До моего назначения в Галицию я видел Главнокомандующего лишь мельком и всего один раз, — когда во время моей поездки по епархии с иконой Почаевской Божией Матери благословлял войска. Помню, я прибыл в Ровно. Там, за городом, был военный стан — скопилось несколько полков, ожидая переброски на передовые позиции. Тут же находился и отряд Красного Креста во главе с Великой Княгиней Ольгой Александровной. Меня просили отслужить молебен. Во время богослужения появился впереди молящихся великан в кавалерийской куртке. Я узнал Верховного Главнокомандующего. После молебна Великая Княгиня Ольга Александровна и сестры подняли на руки икону, а я стоял рядом, благословляя молящихся и наделяя всех крестиками. К встрече с Великим Князем я не приготовился и дал ему тоже обыкновенный солдатский крестик. Он подошел к иконе первый, за ним, вереницей, генералы, офицеры и солдаты. Великая Княгиня бессменно часа два поддерживала икону. Потом я навестил ее тут же в Ровно, в лазарете. У нее была маленькая комната, по–походному обставленная: стол, стул, койка. Сама она ее и убирала. Местный предводитель дворянства хотел прислать горничную — она отказалась. Когда я приехал в лазарет, она меня угостила тем, чем сама в ту минуту располагала: остатком вчерашнего цыпленка и чаем.

Следующая моя встреча с Верховным Главнокомандующим была позже. О том, что к ней привело и при каких обстоятельствах я в Ставку приехал, теперь и расскажу.

Во время пребывания в Петербурге мой викарий, епископ Дионисий Кременецкий, известил меня из Почаевской Лавры о переходе одного пограничного галицийского прихода в православие. Он хотел привести новообращенных крестным ходом в Лавру и просил моего благословения. Я телеграфировал: «Бог благословит».

По возвращении на Волынь я на один день заехал в Житомир и поспешил в Почаев. Приближался праздник Почаевской Божией Матери (8 сентября), и мне хотелось к этому дню прибыть в Лавру для богослужения. Однако, как я ни торопился, приехал лишь в самый праздник, когда оканчивалась Литургия.

—————

→ Задача a:
Перепишите дословно часть фрагмента воспоминаний: начните со слов «Следующая моя встреча» и остановитесь после слов «теперь и расскажу.».
Строки, приведенные далее, никак не связаны с фрагментом воспоминаний.

—————

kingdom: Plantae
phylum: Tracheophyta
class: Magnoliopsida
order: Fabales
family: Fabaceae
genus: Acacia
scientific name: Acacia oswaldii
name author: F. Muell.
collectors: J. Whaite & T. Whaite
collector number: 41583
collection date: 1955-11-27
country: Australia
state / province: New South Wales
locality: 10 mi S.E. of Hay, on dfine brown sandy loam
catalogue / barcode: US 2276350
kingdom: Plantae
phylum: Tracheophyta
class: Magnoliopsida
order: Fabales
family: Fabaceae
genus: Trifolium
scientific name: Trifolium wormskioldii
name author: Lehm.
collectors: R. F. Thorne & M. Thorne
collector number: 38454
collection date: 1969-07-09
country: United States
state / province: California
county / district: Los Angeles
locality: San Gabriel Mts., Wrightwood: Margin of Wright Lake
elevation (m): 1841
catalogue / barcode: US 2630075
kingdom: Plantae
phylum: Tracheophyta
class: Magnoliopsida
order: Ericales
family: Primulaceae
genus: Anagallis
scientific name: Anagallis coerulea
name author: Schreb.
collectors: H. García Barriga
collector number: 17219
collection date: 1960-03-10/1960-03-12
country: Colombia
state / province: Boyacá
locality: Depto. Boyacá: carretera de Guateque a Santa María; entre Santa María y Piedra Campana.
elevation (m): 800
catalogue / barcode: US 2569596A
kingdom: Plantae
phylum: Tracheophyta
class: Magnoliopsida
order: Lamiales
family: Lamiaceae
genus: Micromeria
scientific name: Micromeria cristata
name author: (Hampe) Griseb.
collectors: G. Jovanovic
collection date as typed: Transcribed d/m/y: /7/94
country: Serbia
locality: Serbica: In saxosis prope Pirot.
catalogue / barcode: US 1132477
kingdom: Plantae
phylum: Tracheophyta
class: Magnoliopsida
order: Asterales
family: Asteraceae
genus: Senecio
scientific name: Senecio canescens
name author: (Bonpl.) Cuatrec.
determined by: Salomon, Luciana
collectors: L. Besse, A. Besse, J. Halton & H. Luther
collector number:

—————

→ Задача b:
Представьте в виде таблицы Markdown со столбцами «№» и «Строка» строки с данными гербарных листов: начните со строки, в которой есть «collector number: 17219», и закончите последней из этих строк, пустые строки пропустите.

→ Ответ a:
Следующая моя встреча с Верховным Главнокомандующим была позже. О том, что к ней привело и при каких обстоятельствах я в Ставку приехал, теперь и расскажу.

→ Ответ b:
| № | Строка |
|---|---|
| 1 | collector number: 17219 |
| 2 | collection date: 1960-03-10/1960-03-12 |
| 3 | country: Colombia |
| 4 | state / province: Boyacá |
| 5 | locality: Depto. Boyacá: carretera de Guateque a Santa María; entre Santa María y Piedra Campana. |
| 6 | elevation (m): 800 |
| 7 | catalogue / barcode: US 2569596A |
| 8 | kingdom: Plantae |
| 9 | phylum: Tracheophyta |
| 10 | class: Magnoliopsida |
| 11 | order: Lamiales |
| 12 | family: Lamiaceae |
| 13 | genus: Micromeria |
| 14 | scientific name: Micromeria cristata |
| 15 | name author: (Hampe) Griseb. |
| 16 | collectors: G. Jovanovic |
| 17 | collection date as typed: Transcribed d/m/y: /7/94 |
| 18 | country: Serbia |
| 19 | locality: Serbica: In saxosis prope Pirot. |
| 20 | catalogue / barcode: US 1132477 |
| 21 | kingdom: Plantae |
| 22 | phylum: Tracheophyta |
| 23 | class: Magnoliopsida |
| 24 | order: Asterales |
| 25 | family: Asteraceae |
| 26 | genus: Senecio |
| 27 | scientific name: Senecio canescens |
| 28 | name author: (Bonpl.) Cuatrec. |
| 29 | determined by: Salomon, Luciana |
| 30 | collectors: L. Besse, A. Besse, J. Halton & H. Luther |
| 31 | collector number: |